(Saved data entries)
Content starts
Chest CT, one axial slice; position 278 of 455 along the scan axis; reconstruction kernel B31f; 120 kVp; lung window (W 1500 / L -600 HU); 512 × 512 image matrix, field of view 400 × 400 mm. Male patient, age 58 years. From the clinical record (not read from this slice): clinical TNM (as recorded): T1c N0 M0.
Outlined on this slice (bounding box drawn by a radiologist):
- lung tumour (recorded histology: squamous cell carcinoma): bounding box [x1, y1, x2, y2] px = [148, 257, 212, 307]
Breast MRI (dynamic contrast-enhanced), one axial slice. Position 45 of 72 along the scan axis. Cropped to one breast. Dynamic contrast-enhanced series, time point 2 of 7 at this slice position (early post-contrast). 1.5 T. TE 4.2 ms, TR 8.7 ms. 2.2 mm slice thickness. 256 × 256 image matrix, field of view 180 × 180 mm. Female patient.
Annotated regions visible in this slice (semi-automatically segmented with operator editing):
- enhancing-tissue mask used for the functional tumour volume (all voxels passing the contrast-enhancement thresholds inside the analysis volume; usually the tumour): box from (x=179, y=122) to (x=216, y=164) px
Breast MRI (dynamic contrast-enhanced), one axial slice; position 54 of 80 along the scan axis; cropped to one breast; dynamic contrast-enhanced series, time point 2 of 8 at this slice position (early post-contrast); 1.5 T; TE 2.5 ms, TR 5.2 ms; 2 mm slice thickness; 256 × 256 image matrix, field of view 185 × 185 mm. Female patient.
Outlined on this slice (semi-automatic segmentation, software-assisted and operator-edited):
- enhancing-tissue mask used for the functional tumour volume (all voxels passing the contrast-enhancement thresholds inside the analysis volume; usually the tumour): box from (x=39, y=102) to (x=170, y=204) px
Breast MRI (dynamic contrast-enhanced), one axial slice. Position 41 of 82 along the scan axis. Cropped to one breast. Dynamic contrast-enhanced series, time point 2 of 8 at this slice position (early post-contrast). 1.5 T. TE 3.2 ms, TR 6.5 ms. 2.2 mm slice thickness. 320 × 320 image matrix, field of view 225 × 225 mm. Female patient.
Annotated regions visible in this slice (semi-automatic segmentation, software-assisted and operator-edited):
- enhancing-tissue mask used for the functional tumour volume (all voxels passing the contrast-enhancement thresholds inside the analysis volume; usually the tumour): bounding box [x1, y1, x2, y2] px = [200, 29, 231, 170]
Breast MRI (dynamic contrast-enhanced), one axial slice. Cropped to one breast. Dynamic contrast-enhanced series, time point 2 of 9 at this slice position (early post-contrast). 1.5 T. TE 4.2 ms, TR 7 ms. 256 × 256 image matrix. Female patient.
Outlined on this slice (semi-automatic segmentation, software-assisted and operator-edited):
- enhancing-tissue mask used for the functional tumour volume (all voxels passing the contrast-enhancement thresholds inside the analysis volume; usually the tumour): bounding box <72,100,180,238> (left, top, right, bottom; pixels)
Content ends
• What is expected:
Filter the entries above down to the lines that hold the word "recorded", and copy those lines.

• Reply to the exercise:
Chest CT, one axial slice; position 278 of 455 along the scan axis; reconstruction kernel B31f; 120 kVp; lung window (W 1500 / L -600 HU); 512 × 512 image matrix, field of view 400 × 400 mm. Male patient, age 58 years. From the clinical record (not read from this slice): clinical TNM (as recorded): T1c N0 M0.
- lung tumour (recorded histology: squamous cell carcinoma): bounding box [x1, y1, x2, y2] px = [148, 257, 212, 307]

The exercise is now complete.